Taras looked at the Jew, and wondered how he had succeeded in getting
into the city. "What enemy took you there?"

"I will tell you at once," said Yankel. "As soon as I heard the uproar
this morning, when the Cossacks began to fire, I seized my caftan and,
without stopping to put it on, ran at the top of my speed, thrusting
my arms in on the way, because I wanted to know as soon as possible
the cause of the noise and why the Cossacks were firing at dawn. I ran
to the very gate of the city, at the moment when the last of the army
was passing through. I looked, and in command of the rearguard was
Cornet Galyandovitch. He is a man well known to me; he has owed me a
hundred ducats these three years past. I ran after him, as though to
claim the debt of him, and so entered the city with them."

"You entered the city, and wanted him to settle the debt!" said Bulba;
"and he did not order you to be hung like a dog on the spot?"

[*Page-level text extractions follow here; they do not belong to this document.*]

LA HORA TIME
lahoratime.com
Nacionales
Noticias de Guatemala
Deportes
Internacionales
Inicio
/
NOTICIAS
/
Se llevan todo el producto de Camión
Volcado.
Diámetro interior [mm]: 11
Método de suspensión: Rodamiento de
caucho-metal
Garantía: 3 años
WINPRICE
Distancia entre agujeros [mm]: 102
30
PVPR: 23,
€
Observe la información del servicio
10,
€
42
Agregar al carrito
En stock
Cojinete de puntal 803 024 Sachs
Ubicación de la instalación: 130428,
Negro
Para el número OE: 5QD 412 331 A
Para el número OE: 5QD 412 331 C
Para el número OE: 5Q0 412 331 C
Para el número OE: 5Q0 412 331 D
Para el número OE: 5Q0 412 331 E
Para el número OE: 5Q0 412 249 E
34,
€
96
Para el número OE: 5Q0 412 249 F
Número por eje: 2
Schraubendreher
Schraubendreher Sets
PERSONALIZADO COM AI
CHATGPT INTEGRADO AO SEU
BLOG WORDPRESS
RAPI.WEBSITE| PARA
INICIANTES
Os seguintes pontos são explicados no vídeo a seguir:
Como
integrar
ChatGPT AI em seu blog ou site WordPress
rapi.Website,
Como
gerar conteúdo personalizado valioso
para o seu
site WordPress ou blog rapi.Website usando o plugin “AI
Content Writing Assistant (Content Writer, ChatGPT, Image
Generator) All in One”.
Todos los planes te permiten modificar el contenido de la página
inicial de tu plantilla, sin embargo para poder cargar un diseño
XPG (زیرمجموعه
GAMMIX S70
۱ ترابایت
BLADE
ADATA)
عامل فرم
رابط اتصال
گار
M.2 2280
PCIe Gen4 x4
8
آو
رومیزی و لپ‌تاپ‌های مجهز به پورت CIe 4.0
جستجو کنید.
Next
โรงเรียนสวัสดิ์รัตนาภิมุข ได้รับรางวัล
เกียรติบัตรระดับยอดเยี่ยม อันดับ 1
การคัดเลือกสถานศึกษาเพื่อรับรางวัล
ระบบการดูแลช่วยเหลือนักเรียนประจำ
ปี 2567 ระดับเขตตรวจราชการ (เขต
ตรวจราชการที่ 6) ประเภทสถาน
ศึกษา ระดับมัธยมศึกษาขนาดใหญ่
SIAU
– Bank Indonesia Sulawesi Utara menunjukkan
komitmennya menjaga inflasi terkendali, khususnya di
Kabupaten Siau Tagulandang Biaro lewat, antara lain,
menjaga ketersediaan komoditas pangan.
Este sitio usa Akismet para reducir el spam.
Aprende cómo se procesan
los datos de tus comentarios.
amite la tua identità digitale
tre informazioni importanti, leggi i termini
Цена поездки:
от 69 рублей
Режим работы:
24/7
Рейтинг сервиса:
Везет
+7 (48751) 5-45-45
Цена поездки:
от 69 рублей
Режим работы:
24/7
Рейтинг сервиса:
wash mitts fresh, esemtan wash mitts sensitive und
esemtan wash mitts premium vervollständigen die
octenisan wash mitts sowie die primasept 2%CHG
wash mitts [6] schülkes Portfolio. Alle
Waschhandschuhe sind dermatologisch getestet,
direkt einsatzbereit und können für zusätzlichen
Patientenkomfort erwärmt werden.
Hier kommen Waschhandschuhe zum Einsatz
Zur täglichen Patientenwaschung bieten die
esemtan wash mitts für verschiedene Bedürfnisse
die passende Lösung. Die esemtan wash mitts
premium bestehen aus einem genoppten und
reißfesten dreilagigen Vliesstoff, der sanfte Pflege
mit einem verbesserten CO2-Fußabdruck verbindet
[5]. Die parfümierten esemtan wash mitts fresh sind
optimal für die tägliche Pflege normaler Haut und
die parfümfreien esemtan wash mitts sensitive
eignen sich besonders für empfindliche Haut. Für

"By heavens, he did want to hang me," replied the Jew; "his servants
had already seized me and thrown a rope about my neck. But I besought
the noble lord, and said that I would wait for the money as long as
his lordship liked, and promised to lend him more if he would only
help me to collect my debts from the other nobles; for I can tell my
lord that the noble cornet had not a ducat in his pocket, although he
has farms and estates and four castles and steppe-land that extends
clear to Schklof; but he has not a penny, any more than a Cossack. If
the Breslau Jews had not equipped him, he would never have gone on
this campaign. That was the reason he did not go to the Diet."